Patients traveling to developing countries for plastic surgery procedures may experience severe complications—requiring extensive and costly treatment after they return to the United States, reports a study in the April issue of Plastic and Reconstructive Surgery®, the official medical journal of the American Society of Plastic Surgeons (ASPS).

The costs of treating complications due to medical tourism often fall on the patient’s public health insurance coverage, according to the report by ASPS Member Surgeon Dennis Orgill, MD, PhD, and colleagues of Brigham and Women’s Hospital-Harvard Medical School. Added to previous reports, their experience suggests that complications resulting from plastic surgery procedures performed in other countries poses “a substantial public health problem in the US.”

The researchers analyzed their department’s experience in treating patients with complications related to plastic surgery in a developing country. From 2010 to 2017, the department treated a total of 78 such patients. Almost all were women; the average age was 53 years. The most common plastic surgery procedures were abdominoplasty (“tummy tuck”) and breast augmentation.

The most common complications were pain, surgical site infections, and wound healing problems. Twelve patients required hospitalization. Others required long-term wound care or repeated visits to treat infections or wound-related issues.

Three patients still had surgical drains in place, which they were instructed to remove themselves when ready. Three patients had hernias following abdominoplasty. Four patients had received breast implants that they did not consent to, including one patient who was unaware that she had breast implants. Other patients had more typical complications, such as contracture (hardening) of the tissues around breast implants, implant rupture, scarring problems, and dissatisfaction with cosmetic results.

Fifty-nine percent of the patients traveled to the Dominican Republic to have their plastic surgery. That reflects the high Dominican population of Boston; most patients who traveled to the Dominican Republic reported their ethnicity as Dominican. The researchers write: “Many think of medical tourism as wealthy patients traveling to receive care at higher quality medical institutions abroad, whereas we see a group who return to their home countries to undergo elective plastic surgery procedures at a lower price.”

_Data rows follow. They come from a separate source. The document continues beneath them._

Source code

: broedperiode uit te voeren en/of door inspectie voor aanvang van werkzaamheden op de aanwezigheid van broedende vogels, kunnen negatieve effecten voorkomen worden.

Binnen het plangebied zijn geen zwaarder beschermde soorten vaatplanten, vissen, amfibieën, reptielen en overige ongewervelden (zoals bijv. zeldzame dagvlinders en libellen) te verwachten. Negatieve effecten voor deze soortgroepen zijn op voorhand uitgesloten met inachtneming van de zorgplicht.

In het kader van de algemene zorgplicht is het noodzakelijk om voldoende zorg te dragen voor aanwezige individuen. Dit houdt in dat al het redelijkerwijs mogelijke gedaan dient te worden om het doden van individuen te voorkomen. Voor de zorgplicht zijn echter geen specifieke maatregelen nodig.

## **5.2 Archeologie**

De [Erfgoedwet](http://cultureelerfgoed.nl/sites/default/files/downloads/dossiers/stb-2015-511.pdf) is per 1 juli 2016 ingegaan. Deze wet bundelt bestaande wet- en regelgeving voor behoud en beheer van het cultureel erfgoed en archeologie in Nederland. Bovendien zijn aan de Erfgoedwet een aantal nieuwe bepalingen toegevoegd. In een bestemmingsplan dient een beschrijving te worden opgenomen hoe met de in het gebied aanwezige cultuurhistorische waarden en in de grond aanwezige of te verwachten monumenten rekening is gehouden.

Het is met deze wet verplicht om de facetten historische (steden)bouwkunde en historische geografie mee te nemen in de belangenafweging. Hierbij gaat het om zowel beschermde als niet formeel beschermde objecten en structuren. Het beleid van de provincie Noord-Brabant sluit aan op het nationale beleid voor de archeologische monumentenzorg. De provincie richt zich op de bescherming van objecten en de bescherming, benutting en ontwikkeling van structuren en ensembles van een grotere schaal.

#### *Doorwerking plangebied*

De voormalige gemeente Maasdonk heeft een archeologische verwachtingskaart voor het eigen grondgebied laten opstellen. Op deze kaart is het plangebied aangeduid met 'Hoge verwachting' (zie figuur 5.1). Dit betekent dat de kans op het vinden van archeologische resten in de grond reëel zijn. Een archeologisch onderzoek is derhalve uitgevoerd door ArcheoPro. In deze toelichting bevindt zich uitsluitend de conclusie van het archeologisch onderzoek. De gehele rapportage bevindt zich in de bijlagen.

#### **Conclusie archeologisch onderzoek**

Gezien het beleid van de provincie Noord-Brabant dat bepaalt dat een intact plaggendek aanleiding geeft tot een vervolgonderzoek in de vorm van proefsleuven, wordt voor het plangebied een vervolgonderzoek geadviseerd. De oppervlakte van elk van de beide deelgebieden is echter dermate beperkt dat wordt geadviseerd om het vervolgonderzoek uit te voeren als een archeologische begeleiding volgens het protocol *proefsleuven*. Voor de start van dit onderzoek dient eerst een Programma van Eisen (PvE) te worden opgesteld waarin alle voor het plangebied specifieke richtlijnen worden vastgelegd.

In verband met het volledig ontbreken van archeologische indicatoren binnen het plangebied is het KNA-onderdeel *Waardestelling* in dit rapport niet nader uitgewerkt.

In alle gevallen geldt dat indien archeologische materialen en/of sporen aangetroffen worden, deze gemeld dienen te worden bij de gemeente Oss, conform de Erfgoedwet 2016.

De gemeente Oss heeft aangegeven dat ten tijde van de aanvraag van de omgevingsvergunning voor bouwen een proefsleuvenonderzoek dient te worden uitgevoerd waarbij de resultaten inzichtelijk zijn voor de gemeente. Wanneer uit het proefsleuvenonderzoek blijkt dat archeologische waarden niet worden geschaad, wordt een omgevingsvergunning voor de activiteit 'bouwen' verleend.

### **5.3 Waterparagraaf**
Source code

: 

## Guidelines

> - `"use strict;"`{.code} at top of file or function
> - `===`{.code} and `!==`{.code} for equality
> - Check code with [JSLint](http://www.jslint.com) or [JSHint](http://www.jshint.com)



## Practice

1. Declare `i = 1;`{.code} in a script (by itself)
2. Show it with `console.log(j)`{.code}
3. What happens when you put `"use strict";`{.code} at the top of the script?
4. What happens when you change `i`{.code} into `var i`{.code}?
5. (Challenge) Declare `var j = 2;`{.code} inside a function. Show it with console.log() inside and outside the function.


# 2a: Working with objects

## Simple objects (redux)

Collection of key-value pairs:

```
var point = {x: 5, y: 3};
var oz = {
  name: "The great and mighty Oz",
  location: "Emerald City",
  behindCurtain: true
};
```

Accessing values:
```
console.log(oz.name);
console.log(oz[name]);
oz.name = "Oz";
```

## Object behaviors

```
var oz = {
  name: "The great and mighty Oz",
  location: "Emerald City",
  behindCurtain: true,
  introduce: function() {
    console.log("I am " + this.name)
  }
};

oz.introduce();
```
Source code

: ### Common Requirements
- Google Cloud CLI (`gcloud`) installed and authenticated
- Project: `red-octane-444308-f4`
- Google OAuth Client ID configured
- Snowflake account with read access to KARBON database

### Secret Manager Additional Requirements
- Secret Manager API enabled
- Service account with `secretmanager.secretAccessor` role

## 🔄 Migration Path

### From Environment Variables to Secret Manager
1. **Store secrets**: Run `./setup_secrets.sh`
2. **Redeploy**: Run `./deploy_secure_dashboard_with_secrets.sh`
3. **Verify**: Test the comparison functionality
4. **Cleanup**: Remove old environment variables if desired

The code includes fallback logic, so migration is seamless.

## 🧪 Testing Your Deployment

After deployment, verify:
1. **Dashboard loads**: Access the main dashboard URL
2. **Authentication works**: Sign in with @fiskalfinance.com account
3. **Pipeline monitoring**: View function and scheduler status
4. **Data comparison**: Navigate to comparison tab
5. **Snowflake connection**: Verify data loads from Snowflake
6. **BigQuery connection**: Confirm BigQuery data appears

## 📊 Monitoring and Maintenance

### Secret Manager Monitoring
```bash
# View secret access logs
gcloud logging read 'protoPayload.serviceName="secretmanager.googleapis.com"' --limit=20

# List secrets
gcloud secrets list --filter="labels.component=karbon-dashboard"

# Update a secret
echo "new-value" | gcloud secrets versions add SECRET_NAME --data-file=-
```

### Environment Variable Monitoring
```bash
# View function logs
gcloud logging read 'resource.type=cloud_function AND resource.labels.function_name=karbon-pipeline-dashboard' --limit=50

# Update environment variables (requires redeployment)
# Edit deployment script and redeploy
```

On assessment of financial coverage, 62 percent of patients were insured under the Massachusetts Medicaid program and another 10 percent by Medicare. Dr. Orgill comments, “Cosmetic surgery done in developing countries can carry substantial risks of complications, causing a burden on patients, surgeons, and the US healthcare system.”

The authors point out some limitations of their relatively small single-center study, including the fact that it included only patients who saw a doctor in the plastic surgery department.

“We hope that this study will bring attention to this emerging issue and encourage others to report any results related to medical tourism treatment and patterns,” Dr. Orgill and coauthors conclude. “We hope that the global plastic surgery community will promote better solutions to these complex issues.”